_Texte source_
┌────────

Combray et Venise

Dans Albertine disparue III, Proust compare Venise à Combray :

‘« Ma mère m’avait emmené passer quelques semaines à Venise et — comme il peut y avoir de la beauté, aussi bien que dans les choses les plus humbles, dans les plus précieuses — j’y goûtais des impressions analogues à celles que j’avais si souvent ressenties autrefois à Combray, mais transposées selon un mode entièrement différent et plus riche.  178  »’

Proust précise les « impressions analogues » dans le Cahier 3 où il parle des « impressions de la vie quotidienne et réelle 179  ». Dans ce passage, Proust rapproche le soleil matinal qu’il a auparavant vu à la campagne et celui de Venise 180 . Dans la version définitive, il évoque de nouveau le quotidien semblable dans les deux villes : « à Venise où la vie quotidienne n’était pas moins réelle qu’à Combray 181  ». Dans une autre version de ce texte, en décrivant toujours les ardoises de l’église provinciale et l’ange d’or du campanile de Saint-Marc, Proust écrit encore une fois : « C’était plus beau mais au fond c’était bien la même chose et la promesse de l’ange d’or de me rendre toute la vérité de mes impressions provinciales avait été littéralement accomplie.  182  » Cette version nous intéresse d’autant plus qu’elle montre que ces impressions sont proches de celle que Proust ressent à travers l’œuvre de Chardin : la beauté n’est pas dans la valeur intrinsèque de l’objet, mais elle peut se révéler, à travers le contraste entre l’ombre et la lumière, dans toutes les choses, si humbles soient-elles :

‘« Quand je rentrais déjeuner j’avais bien cette sensation de fraîcheur et d’ombre que j’avais dans la maison de mon oncle. Mais c’était un courant d’air marin qui [entretenait Venise] avec des vastes surfaces de marbre, mouillées d’un rapide soleil, d’un escalier comme dans Véronèse et qui ajoutaient à la leçon de Chardin — que les plus pauvres choses peuvent devenir belles au reflet de la lumière — cette autre leçon que les choses les plus somptueuses le peuvent aussi et ne sont pas exemptées de la beauté. […] ce sont même elles qui si belles, si historiques qu’elles soient jouent dans notre souvenir ce rôle, dévolu habituellement aux plus humbles, aux plus laides choses, de nous rappeler les années vécues et les êtres aimés […] 183  »’

La lumière peut rendre belles les choses humbles (la leçon de Chardin), elle peut embellir les choses somptueuses (la leçon de Véronèse). On peut remarquer par ailleurs que les « impressions quotidiennes et familières » sont liées à l’évocation des « années vécues » et des « êtres aimés ». Notons ainsi que l’état euphorique qui rend la vie « réelle » et les choses « belles » est, selon Proust, produit par ces deux choses, la lumière et l’évocation du passé.

└────────

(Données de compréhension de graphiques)
┌────────

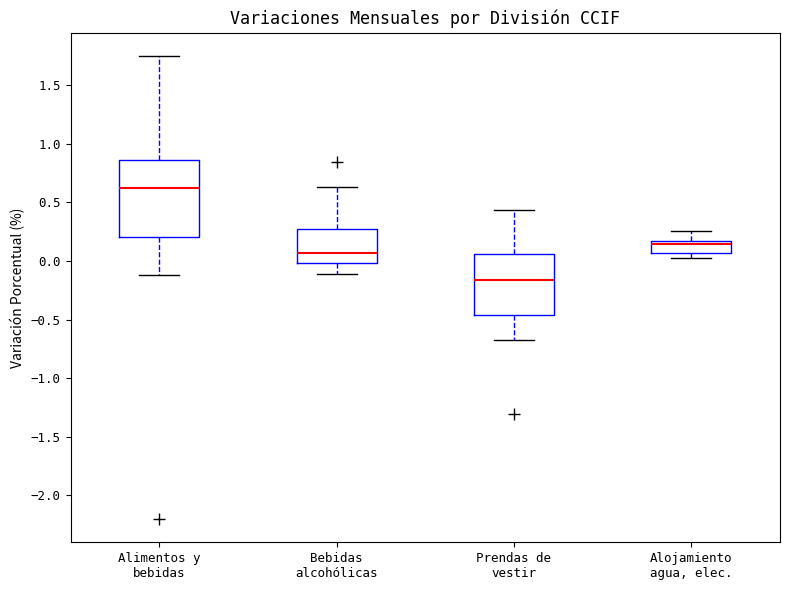

Reading left to right, transcribe this box plot: for each box, give where its median line is, the range the box spans, and where its two whiskers end, as read against the y-axis. The values are not printed on the chart, so give them approximately, as read against the axis.

Alimentos y bebidas: median 0.60, box 0.20 to 0.85, whiskers -0.10 to 1.75
Bebidas alcohólicas: median 0.05, box 0.00 to 0.25, whiskers -0.10 to 0.65
Prendas de vestir: median -0.15, box -0.45 to 0.05, whiskers -0.70 to 0.45
Alojamiento agua, elec.: median 0.15 (just below the box's upper edge), box 0.05 to 0.15, whiskers 0.05 (just below the box's lower edge) to 0.25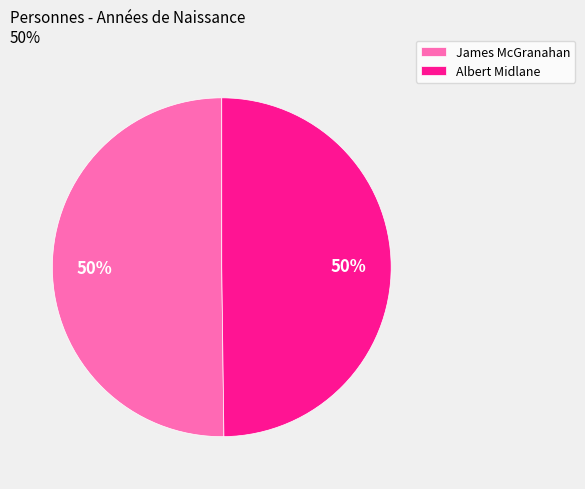

To the nearest percent, what portion does Albert Midlane represent?

50%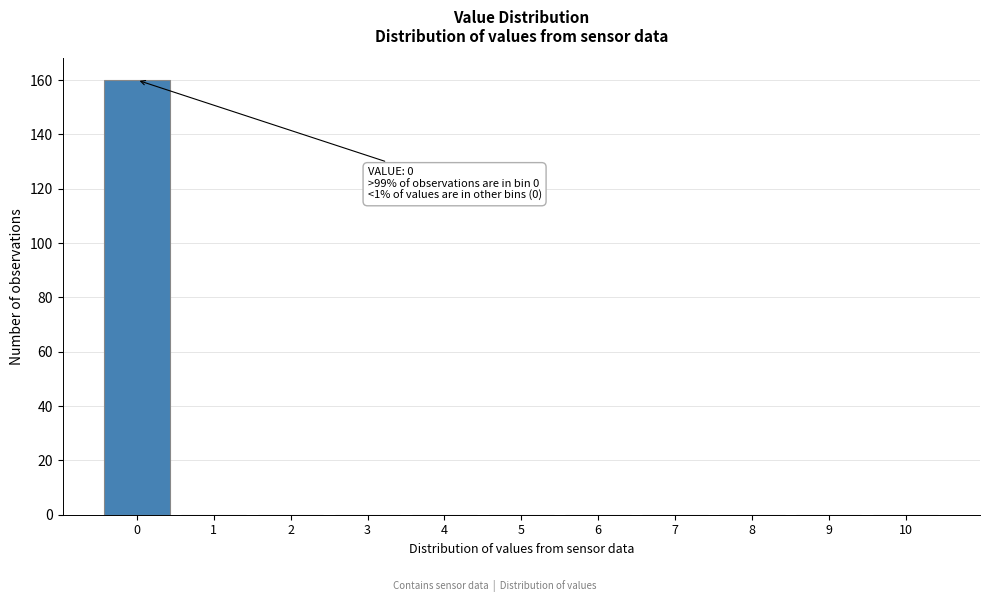

Reading left to right, extract all data points from this chart.

0=160	1=0	2=0	3=0	4=0	5=0	6=0	7=0	8=0	9=0	10=0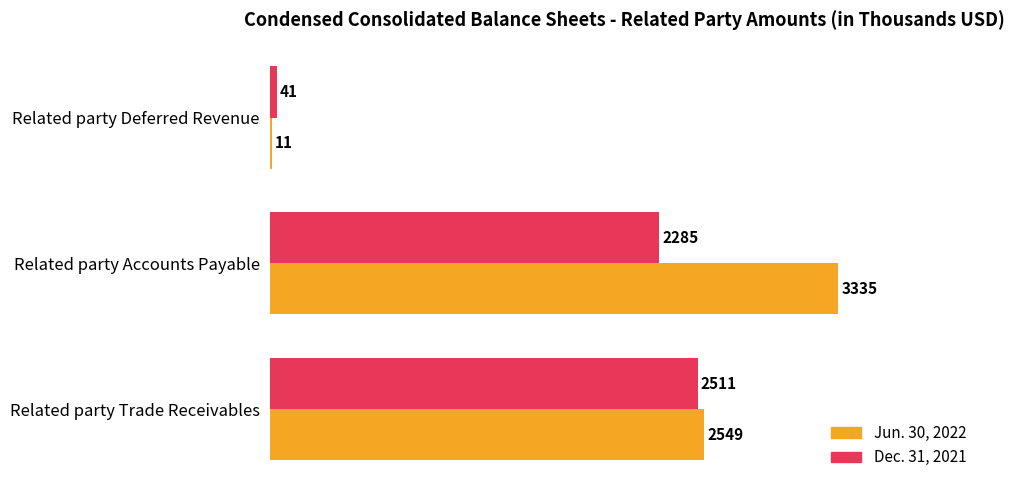

At which category is the sum across all series the highest?

Related party Accounts Payable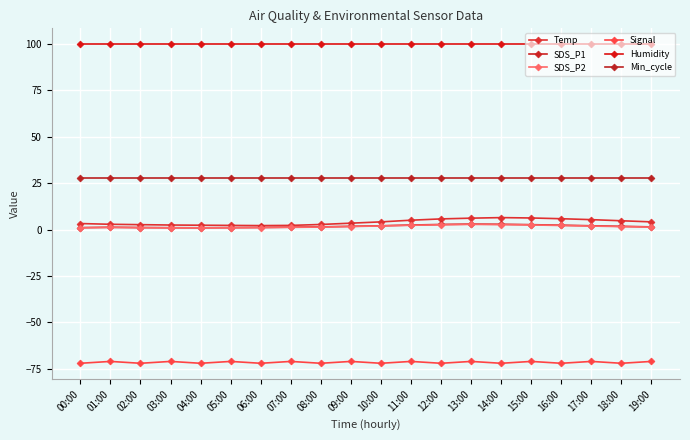

Reading right to left, what are all the values shown in this chart?

Temp: 19:00=4.2	18:00=4.8	17:00=5.4	16:00=5.9	15:00=6.3	14:00=6.5	13:00=6.2	12:00=5.8	11:00=5.1	10:00=4.2	09:00=3.5	08:00=2.8	07:00=2.3	06:00=2.2	05:00=2.3	04:00=2.4	03:00=2.5	02:00=2.7	01:00=2.9	00:00=3.3
SDS_P1: 19:00=1.5	18:00=1.8	17:00=2.1	16:00=2.4	15:00=2.7	14:00=2.9	13:00=3.0	12:00=2.8	11:00=2.5	10:00=2.1	09:00=1.8	08:00=1.5	07:00=1.4	06:00=1.2	05:00=1.1	04:00=1.0	03:00=1.1	02:00=1.1	01:00=1.3	00:00=1.1
SDS_P2: 19:00=1.4	18:00=1.6	17:00=1.9	16:00=2.2	15:00=2.5	14:00=2.8	13:00=2.9	12:00=2.6	11:00=2.4	10:00=2.0	09:00=1.7	08:00=1.4	07:00=1.2	06:00=1.1	05:00=1.0	04:00=1.0	03:00=1.0	02:00=1.1	01:00=1.2	00:00=1.0
Signal: 19:00=-71.0	18:00=-72.0	17:00=-71.0	16:00=-72.0	15:00=-71.0	14:00=-72.0	13:00=-71.0	12:00=-72.0	11:00=-71.0	10:00=-72.0	09:00=-71.0	08:00=-72.0	07:00=-71.0	06:00=-72.0	05:00=-71.0	04:00=-72.0	03:00=-71.0	02:00=-72.0	01:00=-71.0	00:00=-72.0
Humidity: 19:00=99.9	18:00=99.9	17:00=99.9	16:00=99.9	15:00=99.9	14:00=99.9	13:00=99.9	12:00=99.9	11:00=99.9	10:00=99.9	09:00=99.9	08:00=99.9	07:00=99.9	06:00=99.9	05:00=99.9	04:00=99.9	03:00=99.9	02:00=99.9	01:00=99.9	00:00=99.9
Min_cycle: 19:00=28.0	18:00=28.0	17:00=28.0	16:00=28.0	15:00=28.0	14:00=28.0	13:00=28.0	12:00=28.0	11:00=28.0	10:00=28.0	09:00=28.0	08:00=28.0	07:00=28.0	06:00=28.0	05:00=28.0	04:00=28.0	03:00=28.0	02:00=28.0	01:00=28.0	00:00=28.0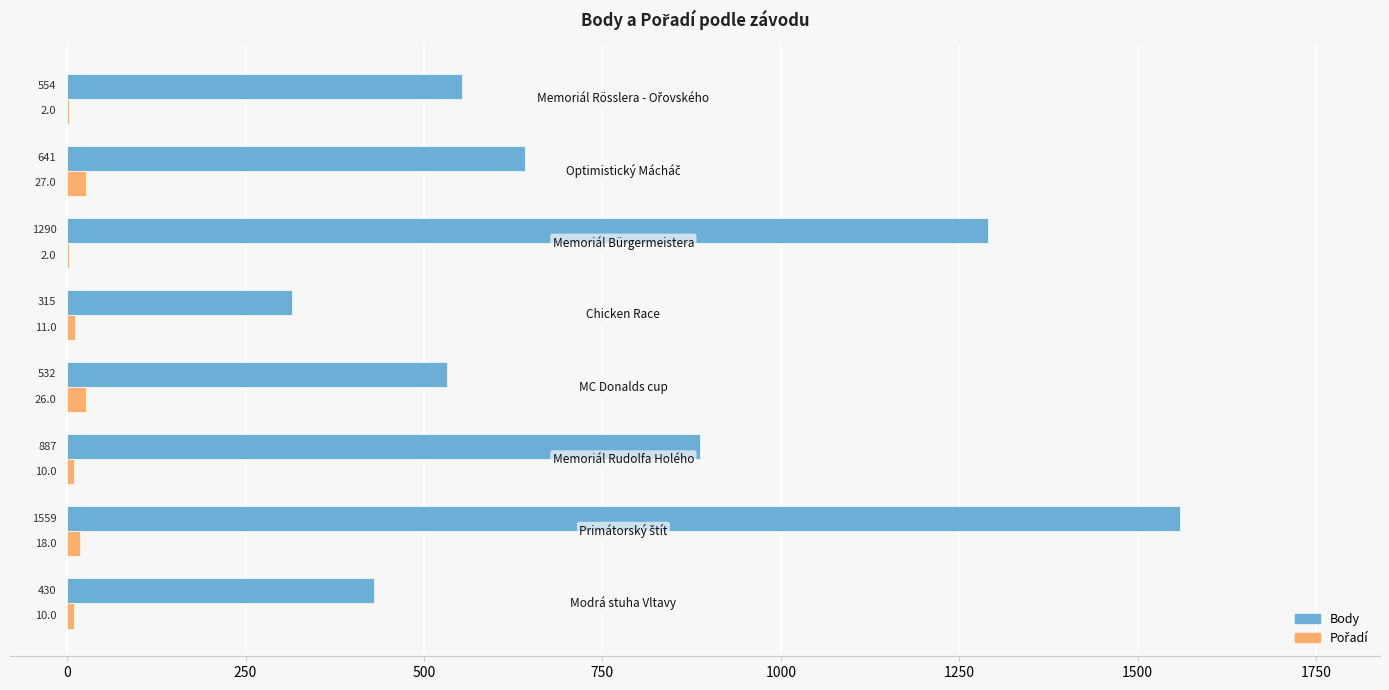

What is the sum of all Body values?

6208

└────────

_Détail de la tâche_
Recopiez le passage du texte sur Combray et Venise qui commence aux mots « La lumière peut » et s'arrête après les mots « l’évocation du passé. ».

_Réponse attendue_
La lumière peut rendre belles les choses humbles (la leçon de Chardin), elle peut embellir les choses somptueuses (la leçon de Véronèse). On peut remarquer par ailleurs que les « impressions quotidiennes et familières » sont liées à l’évocation des « années vécues » et des « êtres aimés ». Notons ainsi que l’état euphorique qui rend la vie « réelle » et les choses « belles » est, selon Proust, produit par ces deux choses, la lumière et l’évocation du passé.